* _EXTRACTED ENTRIES_
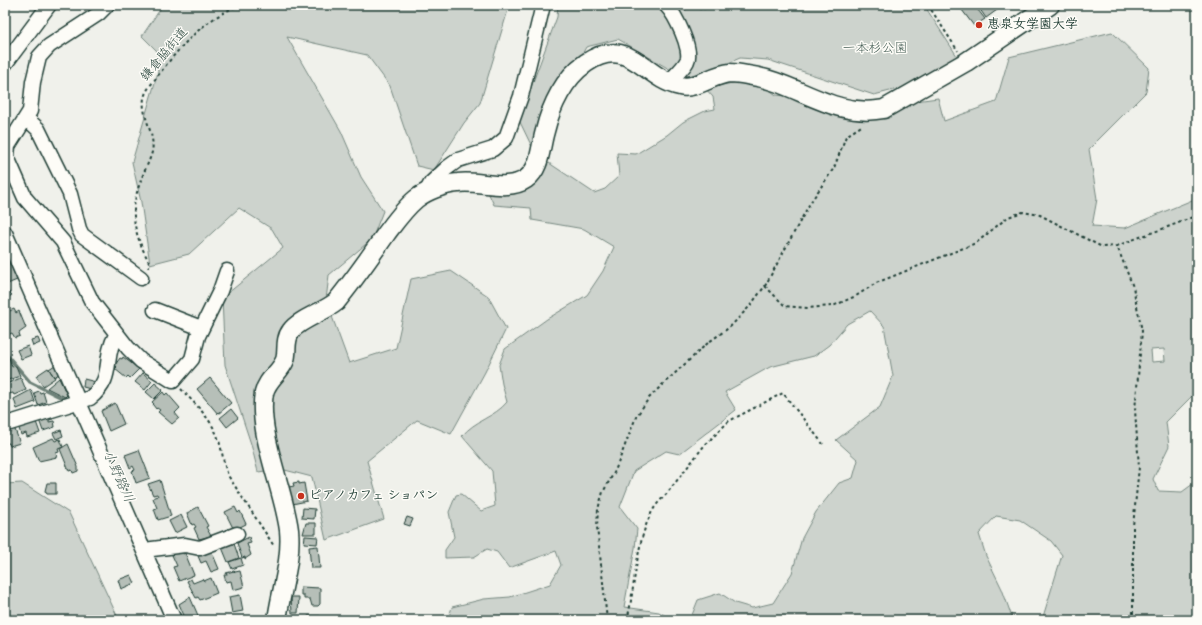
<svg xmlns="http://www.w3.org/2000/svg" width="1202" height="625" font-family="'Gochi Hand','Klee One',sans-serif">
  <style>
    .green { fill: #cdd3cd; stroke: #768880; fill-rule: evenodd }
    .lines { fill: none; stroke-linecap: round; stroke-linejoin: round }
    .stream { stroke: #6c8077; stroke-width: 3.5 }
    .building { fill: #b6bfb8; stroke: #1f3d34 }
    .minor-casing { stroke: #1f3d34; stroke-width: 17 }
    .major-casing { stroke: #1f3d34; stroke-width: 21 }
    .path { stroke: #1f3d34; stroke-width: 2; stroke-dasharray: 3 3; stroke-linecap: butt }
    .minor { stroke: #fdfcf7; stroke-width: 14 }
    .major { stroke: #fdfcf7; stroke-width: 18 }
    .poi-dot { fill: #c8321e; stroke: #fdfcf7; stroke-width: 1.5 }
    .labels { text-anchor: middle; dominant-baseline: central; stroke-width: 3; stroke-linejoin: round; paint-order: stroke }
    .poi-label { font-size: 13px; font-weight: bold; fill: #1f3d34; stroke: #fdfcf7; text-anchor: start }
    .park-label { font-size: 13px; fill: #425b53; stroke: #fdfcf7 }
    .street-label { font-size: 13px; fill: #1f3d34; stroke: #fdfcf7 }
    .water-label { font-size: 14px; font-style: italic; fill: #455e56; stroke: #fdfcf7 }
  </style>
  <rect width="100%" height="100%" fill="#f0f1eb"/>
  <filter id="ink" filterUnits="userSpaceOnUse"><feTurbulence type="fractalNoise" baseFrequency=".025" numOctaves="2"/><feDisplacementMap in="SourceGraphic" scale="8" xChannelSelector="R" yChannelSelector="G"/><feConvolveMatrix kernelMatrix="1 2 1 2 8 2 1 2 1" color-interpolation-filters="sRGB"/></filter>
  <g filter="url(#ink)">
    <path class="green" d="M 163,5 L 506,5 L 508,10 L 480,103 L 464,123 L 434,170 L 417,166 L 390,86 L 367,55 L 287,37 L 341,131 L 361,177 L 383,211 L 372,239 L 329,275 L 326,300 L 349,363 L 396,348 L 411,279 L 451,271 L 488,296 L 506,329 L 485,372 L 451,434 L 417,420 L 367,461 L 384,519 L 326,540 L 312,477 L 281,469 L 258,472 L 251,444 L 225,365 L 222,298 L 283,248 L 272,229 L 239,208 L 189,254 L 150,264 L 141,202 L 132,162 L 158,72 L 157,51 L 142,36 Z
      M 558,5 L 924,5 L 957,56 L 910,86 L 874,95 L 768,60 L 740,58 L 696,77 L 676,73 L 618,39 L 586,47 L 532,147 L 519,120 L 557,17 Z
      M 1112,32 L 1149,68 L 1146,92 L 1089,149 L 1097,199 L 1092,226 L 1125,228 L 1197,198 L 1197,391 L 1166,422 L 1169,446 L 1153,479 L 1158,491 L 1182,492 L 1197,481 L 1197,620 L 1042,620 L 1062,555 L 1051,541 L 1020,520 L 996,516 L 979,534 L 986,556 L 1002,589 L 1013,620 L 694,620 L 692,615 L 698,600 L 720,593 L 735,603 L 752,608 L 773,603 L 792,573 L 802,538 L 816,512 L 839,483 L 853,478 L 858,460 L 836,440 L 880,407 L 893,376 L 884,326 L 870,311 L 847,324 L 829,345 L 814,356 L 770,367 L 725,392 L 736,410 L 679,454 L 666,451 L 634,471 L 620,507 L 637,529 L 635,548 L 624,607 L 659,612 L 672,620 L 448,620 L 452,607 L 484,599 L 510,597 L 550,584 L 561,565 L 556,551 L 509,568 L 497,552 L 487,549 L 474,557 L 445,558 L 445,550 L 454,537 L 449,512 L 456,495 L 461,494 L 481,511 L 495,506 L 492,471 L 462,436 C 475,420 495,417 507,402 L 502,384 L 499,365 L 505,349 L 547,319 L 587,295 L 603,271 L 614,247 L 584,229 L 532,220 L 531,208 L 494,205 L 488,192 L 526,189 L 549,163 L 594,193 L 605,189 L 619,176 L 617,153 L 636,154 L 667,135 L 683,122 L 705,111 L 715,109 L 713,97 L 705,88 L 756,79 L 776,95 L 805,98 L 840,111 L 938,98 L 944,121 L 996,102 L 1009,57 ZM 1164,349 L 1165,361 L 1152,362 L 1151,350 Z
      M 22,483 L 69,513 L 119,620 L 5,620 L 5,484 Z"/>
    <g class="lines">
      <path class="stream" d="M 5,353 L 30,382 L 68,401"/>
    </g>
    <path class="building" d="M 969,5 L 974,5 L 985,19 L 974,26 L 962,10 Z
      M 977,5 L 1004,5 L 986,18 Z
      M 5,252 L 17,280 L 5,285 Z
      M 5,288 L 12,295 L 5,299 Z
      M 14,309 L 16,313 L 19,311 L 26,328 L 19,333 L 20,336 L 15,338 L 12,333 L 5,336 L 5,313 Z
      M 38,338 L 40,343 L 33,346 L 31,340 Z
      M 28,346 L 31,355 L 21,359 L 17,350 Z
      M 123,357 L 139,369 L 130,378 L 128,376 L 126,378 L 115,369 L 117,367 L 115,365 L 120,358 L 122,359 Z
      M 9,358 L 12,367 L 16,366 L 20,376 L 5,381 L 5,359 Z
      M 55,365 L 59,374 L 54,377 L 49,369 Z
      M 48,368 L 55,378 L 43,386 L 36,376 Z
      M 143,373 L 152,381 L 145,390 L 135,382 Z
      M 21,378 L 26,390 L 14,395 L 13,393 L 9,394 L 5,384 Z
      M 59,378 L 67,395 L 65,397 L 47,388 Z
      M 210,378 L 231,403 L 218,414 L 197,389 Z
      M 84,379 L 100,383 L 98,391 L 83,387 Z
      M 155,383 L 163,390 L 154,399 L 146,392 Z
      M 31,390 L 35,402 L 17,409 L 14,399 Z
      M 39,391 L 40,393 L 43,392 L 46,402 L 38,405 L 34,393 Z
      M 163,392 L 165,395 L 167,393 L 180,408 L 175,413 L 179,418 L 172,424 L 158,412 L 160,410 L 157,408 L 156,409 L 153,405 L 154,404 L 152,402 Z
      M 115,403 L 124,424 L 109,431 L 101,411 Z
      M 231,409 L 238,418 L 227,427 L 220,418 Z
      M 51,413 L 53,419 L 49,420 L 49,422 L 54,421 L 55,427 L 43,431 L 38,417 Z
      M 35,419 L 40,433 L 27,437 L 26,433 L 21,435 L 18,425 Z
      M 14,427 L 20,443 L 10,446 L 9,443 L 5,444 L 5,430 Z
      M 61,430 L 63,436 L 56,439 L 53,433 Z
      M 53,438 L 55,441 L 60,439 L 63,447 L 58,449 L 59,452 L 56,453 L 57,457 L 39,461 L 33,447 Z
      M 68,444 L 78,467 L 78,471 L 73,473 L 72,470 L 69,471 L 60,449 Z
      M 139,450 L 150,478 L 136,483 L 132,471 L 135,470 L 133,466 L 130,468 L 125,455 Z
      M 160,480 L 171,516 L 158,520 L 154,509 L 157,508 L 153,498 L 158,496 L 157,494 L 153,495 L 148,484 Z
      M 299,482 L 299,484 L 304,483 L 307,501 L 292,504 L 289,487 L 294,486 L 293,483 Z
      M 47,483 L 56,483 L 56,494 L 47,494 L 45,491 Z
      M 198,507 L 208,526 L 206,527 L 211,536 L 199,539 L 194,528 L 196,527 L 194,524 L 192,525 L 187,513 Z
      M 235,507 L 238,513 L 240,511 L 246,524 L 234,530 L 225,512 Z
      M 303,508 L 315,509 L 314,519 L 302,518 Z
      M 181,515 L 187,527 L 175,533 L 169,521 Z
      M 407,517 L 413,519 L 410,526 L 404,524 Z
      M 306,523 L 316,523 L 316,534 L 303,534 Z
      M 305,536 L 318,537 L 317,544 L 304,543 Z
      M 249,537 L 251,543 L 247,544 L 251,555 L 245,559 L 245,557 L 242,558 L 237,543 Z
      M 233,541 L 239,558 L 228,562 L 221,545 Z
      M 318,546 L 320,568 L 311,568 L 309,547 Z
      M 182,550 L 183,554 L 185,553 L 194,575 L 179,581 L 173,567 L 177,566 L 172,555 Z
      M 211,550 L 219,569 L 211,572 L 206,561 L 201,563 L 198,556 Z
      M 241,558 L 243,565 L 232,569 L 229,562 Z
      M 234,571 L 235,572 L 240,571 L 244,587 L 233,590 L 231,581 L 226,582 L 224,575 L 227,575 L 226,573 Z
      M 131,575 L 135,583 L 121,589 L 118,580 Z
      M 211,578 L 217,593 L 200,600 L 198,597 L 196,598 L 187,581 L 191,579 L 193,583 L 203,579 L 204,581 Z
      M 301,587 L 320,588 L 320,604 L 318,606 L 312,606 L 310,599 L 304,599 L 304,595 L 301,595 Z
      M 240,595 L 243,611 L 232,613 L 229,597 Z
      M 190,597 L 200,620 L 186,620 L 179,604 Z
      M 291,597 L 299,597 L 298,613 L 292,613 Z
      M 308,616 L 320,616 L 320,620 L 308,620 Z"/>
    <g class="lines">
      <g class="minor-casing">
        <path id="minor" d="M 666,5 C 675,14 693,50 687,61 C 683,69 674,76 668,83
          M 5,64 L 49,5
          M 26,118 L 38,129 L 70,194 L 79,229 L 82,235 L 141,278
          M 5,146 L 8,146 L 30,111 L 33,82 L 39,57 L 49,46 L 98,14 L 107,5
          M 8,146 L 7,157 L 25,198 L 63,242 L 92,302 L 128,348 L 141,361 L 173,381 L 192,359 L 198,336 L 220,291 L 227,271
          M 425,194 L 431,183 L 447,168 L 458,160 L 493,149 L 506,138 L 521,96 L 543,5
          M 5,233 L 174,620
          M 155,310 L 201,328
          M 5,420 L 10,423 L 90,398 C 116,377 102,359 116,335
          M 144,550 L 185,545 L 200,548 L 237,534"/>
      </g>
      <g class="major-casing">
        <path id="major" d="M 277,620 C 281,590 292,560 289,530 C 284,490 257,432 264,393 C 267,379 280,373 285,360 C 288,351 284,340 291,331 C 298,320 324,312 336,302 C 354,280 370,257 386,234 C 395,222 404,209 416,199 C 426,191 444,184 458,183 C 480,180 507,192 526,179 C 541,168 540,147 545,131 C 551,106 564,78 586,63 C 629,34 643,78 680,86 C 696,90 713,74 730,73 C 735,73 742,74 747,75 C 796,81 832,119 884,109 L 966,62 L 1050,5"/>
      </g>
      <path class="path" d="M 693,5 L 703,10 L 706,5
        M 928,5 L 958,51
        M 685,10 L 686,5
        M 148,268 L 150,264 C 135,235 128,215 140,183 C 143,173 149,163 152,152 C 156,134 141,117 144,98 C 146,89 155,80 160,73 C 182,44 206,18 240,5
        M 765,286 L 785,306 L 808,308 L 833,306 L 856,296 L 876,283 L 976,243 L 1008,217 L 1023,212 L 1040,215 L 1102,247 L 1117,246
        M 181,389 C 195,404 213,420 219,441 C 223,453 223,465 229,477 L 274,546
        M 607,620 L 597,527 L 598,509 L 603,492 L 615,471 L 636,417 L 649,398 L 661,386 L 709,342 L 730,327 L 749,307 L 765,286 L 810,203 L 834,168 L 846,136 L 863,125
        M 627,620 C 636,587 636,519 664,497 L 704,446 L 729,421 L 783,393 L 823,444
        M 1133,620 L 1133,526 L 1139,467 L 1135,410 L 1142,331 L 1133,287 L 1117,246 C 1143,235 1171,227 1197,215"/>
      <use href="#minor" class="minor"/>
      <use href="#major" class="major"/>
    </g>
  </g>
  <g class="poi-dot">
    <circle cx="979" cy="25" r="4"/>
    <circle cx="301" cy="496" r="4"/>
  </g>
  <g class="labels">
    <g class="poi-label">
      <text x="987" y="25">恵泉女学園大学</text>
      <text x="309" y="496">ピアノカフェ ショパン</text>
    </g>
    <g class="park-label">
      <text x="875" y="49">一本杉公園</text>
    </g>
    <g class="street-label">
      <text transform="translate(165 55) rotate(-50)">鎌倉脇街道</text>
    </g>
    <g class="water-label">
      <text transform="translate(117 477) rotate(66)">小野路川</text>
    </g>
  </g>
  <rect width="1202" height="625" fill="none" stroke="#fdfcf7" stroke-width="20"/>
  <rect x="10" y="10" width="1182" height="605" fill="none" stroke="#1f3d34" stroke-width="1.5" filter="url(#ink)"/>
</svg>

* _ACTION ITEM_
Set down only the lines above that fall between the line holding "#1f3d34; stroke-width: 17" and the line holding "#c8321e; stroke: #fdfcf7;", inclusive, keeping each exact.

* _ANSWER TO THIS PROBLEM_
    .minor-casing { stroke: #1f3d34; stroke-width: 17 }
    .major-casing { stroke: #1f3d34; stroke-width: 21 }
    .path { stroke: #1f3d34; stroke-width: 2; stroke-dasharray: 3 3; stroke-linecap: butt }
    .minor { stroke: #fdfcf7; stroke-width: 14 }
    .major { stroke: #fdfcf7; stroke-width: 18 }
    .poi-dot { fill: #c8321e; stroke: #fdfcf7; stroke-width: 1.5 }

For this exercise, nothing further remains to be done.